DATA SHOWN -
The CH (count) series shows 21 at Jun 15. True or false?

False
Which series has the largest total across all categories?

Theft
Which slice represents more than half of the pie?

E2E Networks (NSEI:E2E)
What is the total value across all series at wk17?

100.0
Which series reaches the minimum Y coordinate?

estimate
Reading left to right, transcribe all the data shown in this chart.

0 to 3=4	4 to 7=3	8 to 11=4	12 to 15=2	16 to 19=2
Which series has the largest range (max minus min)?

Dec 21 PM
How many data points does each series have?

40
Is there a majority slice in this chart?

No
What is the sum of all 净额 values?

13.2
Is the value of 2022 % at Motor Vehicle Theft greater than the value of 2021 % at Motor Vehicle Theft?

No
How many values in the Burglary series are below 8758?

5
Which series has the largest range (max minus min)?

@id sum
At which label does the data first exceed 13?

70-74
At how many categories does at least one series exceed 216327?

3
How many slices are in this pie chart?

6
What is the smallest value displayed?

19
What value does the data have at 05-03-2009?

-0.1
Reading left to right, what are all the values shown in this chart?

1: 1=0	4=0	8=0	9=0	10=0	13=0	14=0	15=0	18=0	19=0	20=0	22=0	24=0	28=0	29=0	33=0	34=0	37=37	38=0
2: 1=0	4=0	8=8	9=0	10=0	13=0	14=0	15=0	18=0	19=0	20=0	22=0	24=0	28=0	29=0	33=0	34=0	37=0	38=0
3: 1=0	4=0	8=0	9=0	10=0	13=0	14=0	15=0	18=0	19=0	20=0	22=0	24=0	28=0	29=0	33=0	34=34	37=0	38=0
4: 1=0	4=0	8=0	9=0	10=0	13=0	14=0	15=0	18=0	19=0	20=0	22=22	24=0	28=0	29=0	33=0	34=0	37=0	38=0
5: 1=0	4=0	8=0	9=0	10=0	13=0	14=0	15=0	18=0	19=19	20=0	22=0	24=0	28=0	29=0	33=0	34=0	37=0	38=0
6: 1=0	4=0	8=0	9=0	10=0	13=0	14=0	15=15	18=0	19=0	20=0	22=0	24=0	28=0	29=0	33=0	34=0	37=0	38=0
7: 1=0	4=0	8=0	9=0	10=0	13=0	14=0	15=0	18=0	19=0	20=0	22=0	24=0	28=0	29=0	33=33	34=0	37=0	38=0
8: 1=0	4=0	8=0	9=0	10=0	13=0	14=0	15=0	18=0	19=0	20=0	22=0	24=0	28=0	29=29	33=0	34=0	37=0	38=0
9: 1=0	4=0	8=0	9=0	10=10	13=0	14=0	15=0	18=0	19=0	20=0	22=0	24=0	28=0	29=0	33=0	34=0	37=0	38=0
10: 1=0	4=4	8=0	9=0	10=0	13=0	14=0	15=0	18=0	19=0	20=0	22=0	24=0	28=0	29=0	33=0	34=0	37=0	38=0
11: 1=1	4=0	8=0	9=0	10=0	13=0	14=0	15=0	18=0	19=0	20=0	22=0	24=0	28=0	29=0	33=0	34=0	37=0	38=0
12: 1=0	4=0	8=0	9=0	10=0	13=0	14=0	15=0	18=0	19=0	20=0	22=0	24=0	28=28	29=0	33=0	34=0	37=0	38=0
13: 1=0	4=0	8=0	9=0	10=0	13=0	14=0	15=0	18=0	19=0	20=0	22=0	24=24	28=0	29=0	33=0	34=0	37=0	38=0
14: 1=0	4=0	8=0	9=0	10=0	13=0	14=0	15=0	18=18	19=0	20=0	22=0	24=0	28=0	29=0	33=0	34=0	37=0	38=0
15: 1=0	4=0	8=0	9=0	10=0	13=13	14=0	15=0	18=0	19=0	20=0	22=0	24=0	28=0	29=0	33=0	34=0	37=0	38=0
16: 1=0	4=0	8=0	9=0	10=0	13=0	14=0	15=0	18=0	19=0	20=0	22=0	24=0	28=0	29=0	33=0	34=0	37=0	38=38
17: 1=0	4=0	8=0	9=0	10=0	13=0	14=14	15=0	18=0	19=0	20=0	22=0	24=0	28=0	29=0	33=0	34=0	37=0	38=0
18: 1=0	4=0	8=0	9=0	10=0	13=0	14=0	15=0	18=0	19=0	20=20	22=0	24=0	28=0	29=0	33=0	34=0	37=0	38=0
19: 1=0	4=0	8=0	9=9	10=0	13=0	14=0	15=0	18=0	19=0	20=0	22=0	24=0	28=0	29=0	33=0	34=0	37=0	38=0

WRITTEN TASK - Gather every line of the listing above that contains the word "have".

OUTPUT -
How many data points does each series have?
What value does the data have at 05-03-2009?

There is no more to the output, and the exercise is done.